A Thin Silver Lining to Antarctic Ice Collapse
By Brandon Keim
March 26, 2008
News of the disturbing collapse of a 160-square-mile piece of western Antarctic ice was mildly reassuring in one way: the chunk itself wouldn't immediately start to melt, or unleash glaciers into the sea.
"Scientists said they are not concerned about a rise in sea level from the latest event, but say it's a sign of worsening global warming," reported the Associated Press.
As Dylan noted in his post, Antarctic ice shelves are "the leading edges of land-based glaciers." The shelves act like dams -- and we all know what happens when a dam breaks. In 1995 and 2002, when vast portions of the Larsen B ice shelf broke off and disintegrated, glaciers soon surged towards the sea.
But researchers say that the Wilkins Ice Shelf -- the larger sheet to which the now-fallen piece belonged -- already floats in the ocean, with few glaciers flowing into it. When it collapses -- its lifespan is optimistically pegged at 15 years -- no backed-up glaciers will be released.
So that's reassuring.
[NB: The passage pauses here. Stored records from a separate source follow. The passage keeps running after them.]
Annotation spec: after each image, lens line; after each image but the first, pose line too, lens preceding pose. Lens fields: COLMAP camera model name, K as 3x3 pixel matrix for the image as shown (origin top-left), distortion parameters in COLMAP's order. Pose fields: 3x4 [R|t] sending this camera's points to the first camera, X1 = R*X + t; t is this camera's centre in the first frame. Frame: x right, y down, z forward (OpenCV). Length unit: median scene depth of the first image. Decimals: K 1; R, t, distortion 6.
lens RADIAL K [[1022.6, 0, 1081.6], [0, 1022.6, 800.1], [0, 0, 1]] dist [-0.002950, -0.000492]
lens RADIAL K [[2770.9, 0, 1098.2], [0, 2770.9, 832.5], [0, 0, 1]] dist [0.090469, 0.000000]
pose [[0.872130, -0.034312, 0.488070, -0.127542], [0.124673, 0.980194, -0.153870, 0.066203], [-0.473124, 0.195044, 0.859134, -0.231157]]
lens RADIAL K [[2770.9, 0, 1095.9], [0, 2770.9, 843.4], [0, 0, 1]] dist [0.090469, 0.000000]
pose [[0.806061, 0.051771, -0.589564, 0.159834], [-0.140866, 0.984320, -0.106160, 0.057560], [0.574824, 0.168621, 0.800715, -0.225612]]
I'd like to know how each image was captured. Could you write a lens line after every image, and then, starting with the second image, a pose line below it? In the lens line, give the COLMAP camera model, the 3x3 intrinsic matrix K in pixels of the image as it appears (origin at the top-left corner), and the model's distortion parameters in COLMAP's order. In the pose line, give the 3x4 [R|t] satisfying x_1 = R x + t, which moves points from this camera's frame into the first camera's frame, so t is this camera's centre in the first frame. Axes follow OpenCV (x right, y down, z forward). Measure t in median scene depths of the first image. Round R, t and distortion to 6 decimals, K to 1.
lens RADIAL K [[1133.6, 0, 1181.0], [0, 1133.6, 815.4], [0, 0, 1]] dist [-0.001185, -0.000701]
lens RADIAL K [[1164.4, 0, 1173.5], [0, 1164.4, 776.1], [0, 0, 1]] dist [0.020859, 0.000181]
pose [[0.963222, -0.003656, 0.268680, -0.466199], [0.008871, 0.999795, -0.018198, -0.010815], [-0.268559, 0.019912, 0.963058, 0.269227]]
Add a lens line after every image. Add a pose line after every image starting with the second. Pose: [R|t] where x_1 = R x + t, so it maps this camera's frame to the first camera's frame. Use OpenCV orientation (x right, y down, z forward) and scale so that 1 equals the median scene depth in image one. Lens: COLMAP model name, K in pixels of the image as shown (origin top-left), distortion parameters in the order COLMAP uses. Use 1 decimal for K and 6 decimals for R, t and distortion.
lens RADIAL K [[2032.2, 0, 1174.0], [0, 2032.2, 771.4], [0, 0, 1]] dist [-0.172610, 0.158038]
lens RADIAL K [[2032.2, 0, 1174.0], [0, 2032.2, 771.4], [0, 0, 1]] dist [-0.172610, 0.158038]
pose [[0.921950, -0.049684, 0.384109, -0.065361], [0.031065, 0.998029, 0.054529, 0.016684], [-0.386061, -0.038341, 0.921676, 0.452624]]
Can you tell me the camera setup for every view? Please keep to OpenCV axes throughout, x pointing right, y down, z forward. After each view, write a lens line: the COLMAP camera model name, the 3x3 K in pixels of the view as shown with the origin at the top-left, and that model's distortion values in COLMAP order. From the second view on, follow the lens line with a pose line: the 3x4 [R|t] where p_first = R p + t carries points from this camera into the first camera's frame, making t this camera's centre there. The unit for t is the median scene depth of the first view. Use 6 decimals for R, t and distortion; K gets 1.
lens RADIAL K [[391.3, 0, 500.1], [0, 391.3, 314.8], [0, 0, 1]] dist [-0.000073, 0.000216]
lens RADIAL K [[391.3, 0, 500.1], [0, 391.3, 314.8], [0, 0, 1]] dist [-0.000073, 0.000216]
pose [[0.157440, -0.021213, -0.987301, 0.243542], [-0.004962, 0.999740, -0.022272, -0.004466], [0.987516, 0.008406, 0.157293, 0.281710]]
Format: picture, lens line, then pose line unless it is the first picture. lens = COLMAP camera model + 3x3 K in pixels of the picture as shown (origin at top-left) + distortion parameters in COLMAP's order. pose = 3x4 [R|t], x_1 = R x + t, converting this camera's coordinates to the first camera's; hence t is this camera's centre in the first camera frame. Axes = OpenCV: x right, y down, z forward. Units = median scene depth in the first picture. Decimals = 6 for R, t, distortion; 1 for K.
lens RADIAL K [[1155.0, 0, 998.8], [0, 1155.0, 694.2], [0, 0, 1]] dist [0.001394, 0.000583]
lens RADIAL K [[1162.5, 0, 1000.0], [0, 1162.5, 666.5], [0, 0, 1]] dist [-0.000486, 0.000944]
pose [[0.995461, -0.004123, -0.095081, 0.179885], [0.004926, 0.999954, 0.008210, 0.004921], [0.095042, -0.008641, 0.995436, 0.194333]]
Or is it?
As the BBC reported last month, the British Antarctic Survey recently found "the clearest evidence yet" of glacial instabilities in West Antarctica, where three "rivers of ice" have accelerated their seaward course.
"If there is a feedback mechanism to make the ice sheet unstable, it will be most unstable in this region," said BAS researcher David Vaughan.
Could the distintegrating Wilkins Ice Shelf be part of such a feedback mechanism? Or is it just a vast, icy canary in the coal mine of Earth? I'll ask the BAS and let you know.